───── Extract

# Nikki's 1st Birthday :)



## Heidigsd (Sep 4, 2004)

I can't believe she is a year old already.

:birthday: Happy Birthday Nikki!!! :birthday:​


----------



## GSDAlphaMom (Jul 20, 2010)

She is very pretty! Happy Birthday Nikki!
What part of Texas are you in?


----------



## Miss Molly May (Feb 19, 2010)

Wow is she ever pretty!!!!!:birthday:


----------



## Wolfiesmom (Apr 10, 2010)

Happy Birthday beautiful girl!


----------



## CaseysGSD (Oct 15, 2010)

Happy Birthday!!!


----------



## poohbearsdad (Mar 24, 2008)

What a pretty girl!!! Happy birthday Nikki!! Chloe sends kisses.


----------



## Whitedog404 (Mar 25, 2010)

Happy, Happy, pretty girl.


----------



## KZoppa (Aug 14, 2010)

happy birthday!!! she looks like Shelby.... its kind freaky. She's lovely! AND MANY MANY MORE!!!!!!


----------



## Baersmama (Jun 15, 2010)

What a pretty lady. Happy birthday, Nikki.


----------



## ChristenHolden (Jan 16, 2010)

:happybirthday: pretty girl.


----------



## Heidigsd (Sep 4, 2004)

> What part of Texas are you in?


We are in the San Antonio area 

Thanks everyone for the nice birthday wishes!


----------



## Heagler870 (Jun 27, 2009)

She's absolutely beautiful!!


----------



## BestK9GSD (Oct 26, 2010)

Happy Birthday :birthday: :cake:


----------



## Lesley1905 (Aug 25, 2010)

Happy Birthday to a beautiful girl!


----------



## chicagojosh (Jun 22, 2010)

happy bday! pretty girl


----------



## Cassidy's Mom (Mar 30, 2003)

:cake: Happy birthday pretty Nikki! Wow, a year already!


----------

──────────

• To do
A – In the birthday thread, which part of Texas does Heidigsd say they live in?
B – In the records, copy the lines starting with the line that contains "astropy.wcs 7.0.1 +" and going on through the line that contains "Header WCS: none".

───── Data rows

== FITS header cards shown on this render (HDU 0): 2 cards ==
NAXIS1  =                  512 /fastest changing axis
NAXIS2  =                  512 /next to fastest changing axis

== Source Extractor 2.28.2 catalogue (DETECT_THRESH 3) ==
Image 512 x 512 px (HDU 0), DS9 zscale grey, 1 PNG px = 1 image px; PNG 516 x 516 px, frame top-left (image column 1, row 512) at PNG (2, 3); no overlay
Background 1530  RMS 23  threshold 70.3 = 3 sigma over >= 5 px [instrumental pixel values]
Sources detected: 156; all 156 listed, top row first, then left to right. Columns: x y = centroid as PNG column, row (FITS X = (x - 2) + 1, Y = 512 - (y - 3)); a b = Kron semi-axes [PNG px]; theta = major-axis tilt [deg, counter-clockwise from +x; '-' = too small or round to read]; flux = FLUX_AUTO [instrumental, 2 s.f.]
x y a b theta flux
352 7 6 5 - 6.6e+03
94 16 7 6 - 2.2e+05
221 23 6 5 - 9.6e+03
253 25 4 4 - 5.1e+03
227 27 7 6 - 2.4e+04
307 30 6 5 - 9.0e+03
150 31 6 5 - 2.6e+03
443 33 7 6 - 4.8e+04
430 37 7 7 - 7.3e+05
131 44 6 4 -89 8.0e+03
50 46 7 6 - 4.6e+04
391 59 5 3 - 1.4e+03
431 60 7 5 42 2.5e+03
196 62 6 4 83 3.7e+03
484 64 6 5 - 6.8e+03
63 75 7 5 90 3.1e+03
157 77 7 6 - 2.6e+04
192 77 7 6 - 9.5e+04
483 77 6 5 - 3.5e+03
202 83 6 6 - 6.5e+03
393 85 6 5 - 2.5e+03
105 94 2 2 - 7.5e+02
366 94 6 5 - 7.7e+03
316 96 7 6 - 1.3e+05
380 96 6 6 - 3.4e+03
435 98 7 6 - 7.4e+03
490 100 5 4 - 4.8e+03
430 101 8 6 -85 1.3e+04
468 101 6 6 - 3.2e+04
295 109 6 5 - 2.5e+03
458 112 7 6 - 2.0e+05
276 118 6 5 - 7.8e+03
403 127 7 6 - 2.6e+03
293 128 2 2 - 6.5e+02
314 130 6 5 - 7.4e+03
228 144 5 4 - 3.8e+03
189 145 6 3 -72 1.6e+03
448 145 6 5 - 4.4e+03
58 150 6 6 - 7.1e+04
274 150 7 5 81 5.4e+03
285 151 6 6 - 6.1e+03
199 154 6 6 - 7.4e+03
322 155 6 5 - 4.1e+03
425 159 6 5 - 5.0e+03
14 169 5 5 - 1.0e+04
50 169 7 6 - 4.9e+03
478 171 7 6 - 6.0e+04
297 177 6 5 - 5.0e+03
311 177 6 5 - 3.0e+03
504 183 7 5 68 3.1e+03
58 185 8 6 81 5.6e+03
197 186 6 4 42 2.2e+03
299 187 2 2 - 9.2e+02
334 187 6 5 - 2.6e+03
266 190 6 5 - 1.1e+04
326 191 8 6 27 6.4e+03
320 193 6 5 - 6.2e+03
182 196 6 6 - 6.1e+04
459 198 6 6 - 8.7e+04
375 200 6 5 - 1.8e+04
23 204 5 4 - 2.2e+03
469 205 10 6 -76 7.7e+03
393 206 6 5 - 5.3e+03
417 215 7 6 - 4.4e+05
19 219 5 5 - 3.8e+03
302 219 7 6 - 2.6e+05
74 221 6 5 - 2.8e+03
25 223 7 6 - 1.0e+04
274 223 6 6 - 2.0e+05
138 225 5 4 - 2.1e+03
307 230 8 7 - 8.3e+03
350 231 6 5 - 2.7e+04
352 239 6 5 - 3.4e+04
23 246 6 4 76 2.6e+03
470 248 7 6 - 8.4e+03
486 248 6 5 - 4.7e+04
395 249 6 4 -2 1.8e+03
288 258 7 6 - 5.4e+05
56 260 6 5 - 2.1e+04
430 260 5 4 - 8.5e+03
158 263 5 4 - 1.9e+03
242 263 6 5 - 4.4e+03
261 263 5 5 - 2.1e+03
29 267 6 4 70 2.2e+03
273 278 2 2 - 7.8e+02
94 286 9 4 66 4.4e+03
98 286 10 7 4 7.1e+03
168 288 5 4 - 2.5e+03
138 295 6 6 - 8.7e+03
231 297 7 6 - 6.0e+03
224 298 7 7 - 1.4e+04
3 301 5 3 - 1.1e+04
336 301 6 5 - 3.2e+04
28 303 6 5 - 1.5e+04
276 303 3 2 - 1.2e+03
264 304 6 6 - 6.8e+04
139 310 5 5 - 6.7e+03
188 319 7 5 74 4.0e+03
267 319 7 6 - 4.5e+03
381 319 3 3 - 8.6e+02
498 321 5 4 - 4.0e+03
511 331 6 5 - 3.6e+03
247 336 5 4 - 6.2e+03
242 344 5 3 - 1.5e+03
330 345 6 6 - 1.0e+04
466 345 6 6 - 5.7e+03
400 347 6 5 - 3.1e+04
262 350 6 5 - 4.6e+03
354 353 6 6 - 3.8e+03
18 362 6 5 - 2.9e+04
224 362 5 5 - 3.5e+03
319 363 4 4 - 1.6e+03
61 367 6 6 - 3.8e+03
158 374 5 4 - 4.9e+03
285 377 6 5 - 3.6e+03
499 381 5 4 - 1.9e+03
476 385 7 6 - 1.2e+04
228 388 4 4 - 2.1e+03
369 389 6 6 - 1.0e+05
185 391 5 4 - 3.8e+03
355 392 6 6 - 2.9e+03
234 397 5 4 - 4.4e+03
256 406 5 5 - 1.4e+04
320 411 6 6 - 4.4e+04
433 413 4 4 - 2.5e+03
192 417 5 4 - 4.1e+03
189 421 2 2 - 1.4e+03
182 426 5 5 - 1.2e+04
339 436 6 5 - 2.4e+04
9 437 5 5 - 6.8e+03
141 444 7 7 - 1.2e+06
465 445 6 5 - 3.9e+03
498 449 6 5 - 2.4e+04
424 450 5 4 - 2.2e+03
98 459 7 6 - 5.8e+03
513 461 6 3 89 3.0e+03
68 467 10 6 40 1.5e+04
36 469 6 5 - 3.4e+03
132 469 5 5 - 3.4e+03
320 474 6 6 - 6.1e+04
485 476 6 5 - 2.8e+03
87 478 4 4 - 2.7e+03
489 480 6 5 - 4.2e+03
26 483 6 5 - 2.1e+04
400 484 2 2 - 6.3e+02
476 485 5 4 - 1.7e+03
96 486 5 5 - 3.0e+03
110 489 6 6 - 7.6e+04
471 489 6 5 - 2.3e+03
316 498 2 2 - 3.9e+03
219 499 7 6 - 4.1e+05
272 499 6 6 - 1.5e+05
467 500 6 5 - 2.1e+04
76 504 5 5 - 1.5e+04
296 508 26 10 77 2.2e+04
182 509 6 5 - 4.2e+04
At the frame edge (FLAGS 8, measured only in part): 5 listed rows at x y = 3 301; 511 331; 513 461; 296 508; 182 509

──────────
───── Data rows

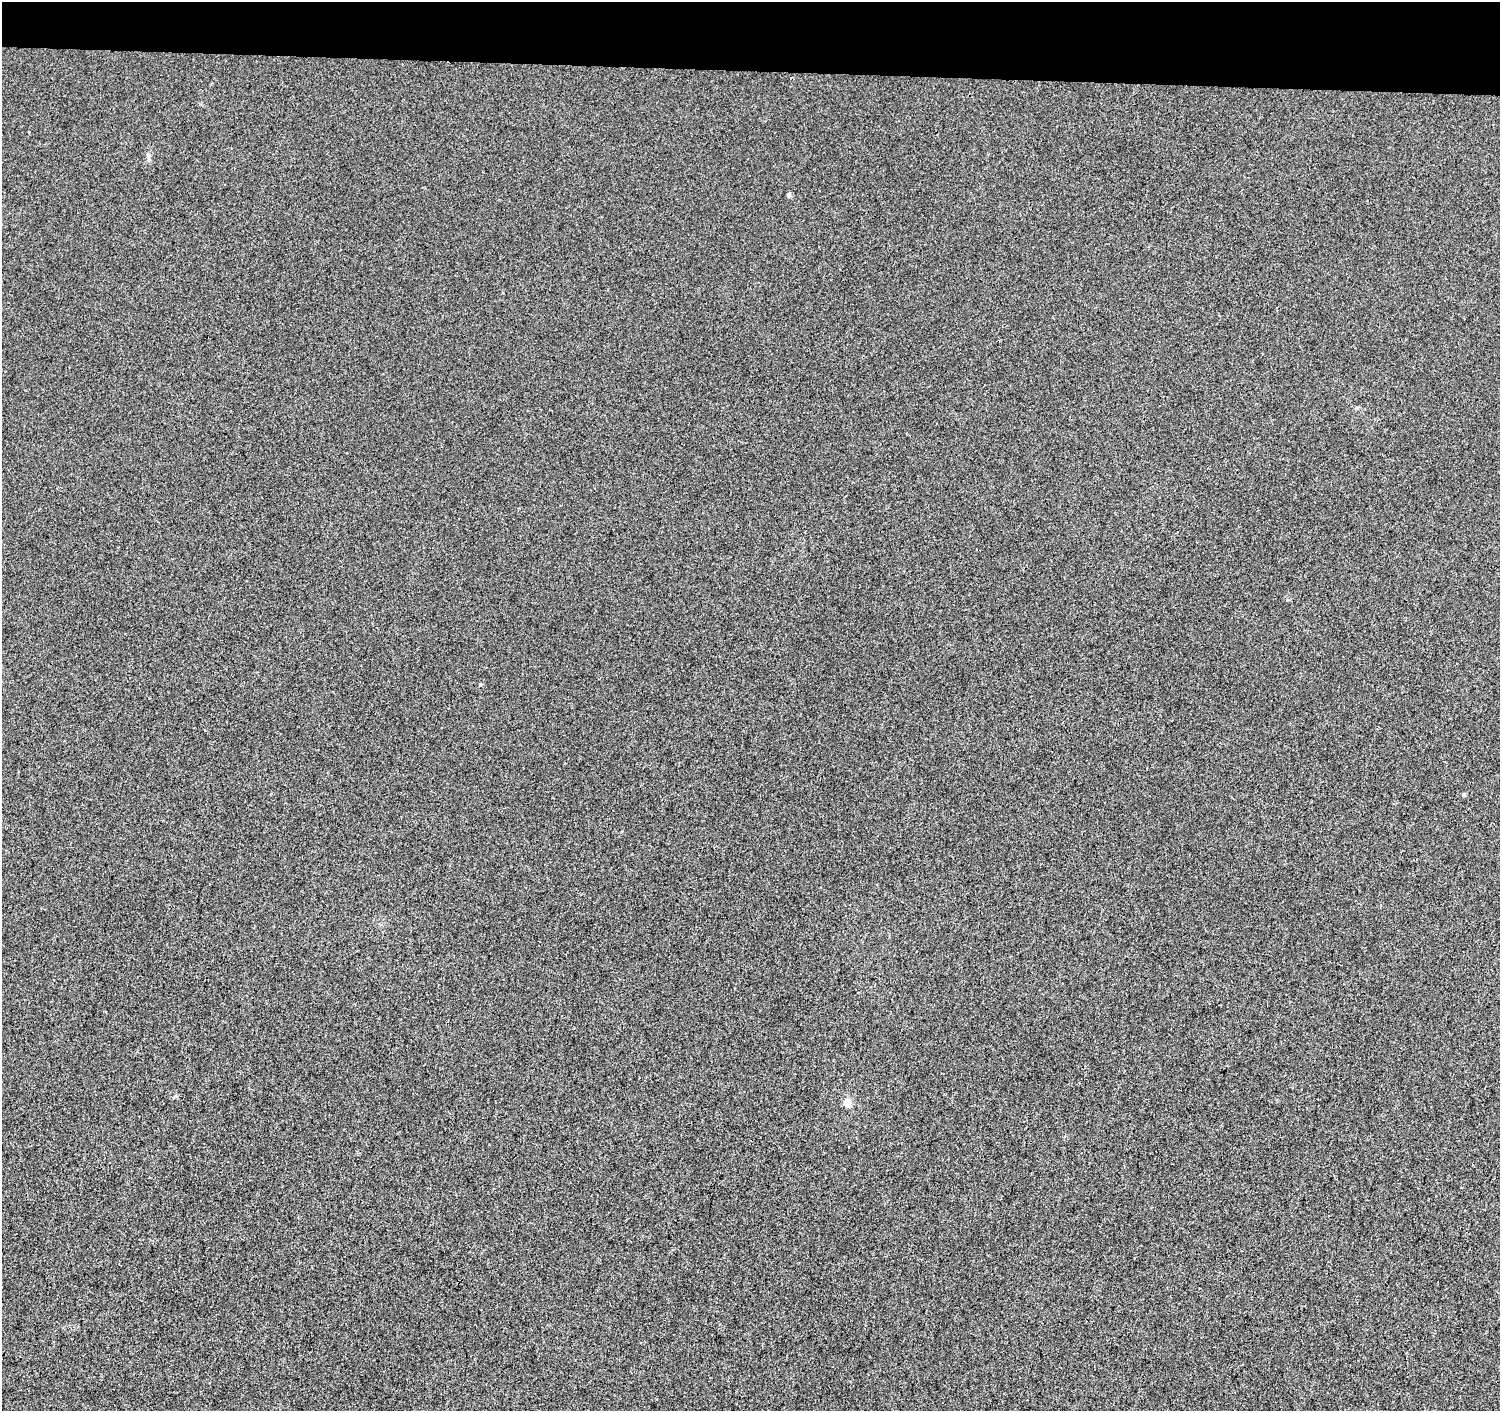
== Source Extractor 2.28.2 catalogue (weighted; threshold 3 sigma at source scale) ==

──────────
───── Data rows

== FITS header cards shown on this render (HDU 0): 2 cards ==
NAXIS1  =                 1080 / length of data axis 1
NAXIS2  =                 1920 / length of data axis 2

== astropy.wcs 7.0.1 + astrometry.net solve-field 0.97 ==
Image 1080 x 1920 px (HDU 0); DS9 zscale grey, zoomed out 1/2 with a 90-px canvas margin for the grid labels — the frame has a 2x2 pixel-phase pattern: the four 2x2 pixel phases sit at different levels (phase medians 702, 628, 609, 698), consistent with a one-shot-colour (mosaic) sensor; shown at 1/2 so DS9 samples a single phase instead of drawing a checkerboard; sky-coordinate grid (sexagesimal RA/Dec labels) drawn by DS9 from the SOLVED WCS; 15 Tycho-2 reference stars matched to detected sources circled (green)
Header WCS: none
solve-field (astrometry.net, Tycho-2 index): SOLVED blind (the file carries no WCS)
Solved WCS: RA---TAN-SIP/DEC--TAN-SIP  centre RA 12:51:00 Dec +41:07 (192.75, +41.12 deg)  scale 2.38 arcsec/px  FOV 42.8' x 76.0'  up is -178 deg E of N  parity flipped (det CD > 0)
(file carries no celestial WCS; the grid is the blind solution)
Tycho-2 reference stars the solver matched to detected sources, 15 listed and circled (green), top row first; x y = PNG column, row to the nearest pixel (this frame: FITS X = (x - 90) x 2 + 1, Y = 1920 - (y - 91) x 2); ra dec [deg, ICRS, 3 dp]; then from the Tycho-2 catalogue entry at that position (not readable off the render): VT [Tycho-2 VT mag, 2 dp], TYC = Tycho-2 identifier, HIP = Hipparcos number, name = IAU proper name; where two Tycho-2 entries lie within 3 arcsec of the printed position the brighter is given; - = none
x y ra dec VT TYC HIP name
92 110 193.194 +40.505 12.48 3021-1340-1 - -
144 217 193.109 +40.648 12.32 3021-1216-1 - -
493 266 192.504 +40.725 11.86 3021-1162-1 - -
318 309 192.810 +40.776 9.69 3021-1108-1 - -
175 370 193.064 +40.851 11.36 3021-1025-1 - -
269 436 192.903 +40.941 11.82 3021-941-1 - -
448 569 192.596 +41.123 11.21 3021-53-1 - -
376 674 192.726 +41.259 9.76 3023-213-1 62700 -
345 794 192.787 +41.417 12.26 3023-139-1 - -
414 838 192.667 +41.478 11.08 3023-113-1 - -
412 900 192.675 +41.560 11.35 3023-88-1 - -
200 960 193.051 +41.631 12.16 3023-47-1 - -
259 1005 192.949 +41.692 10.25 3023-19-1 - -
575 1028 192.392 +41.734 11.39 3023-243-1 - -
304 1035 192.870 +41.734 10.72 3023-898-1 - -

──────────

• Solutions to the problems
A – The San Antonio area.

B –
== astropy.wcs 7.0.1 + astrometry.net solve-field 0.97 ==
Image 1080 x 1920 px (HDU 0); DS9 zscale grey, zoomed out 1/2 with a 90-px canvas margin for the grid labels — the frame has a 2x2 pixel-phase pattern: the four 2x2 pixel phases sit at different levels (phase medians 702, 628, 609, 698), consistent with a one-shot-colour (mosaic) sensor; shown at 1/2 so DS9 samples a single phase instead of drawing a checkerboard; sky-coordinate grid (sexagesimal RA/Dec labels) drawn by DS9 from the SOLVED WCS; 15 Tycho-2 reference stars matched to detected sources circled (green)
Header WCS: none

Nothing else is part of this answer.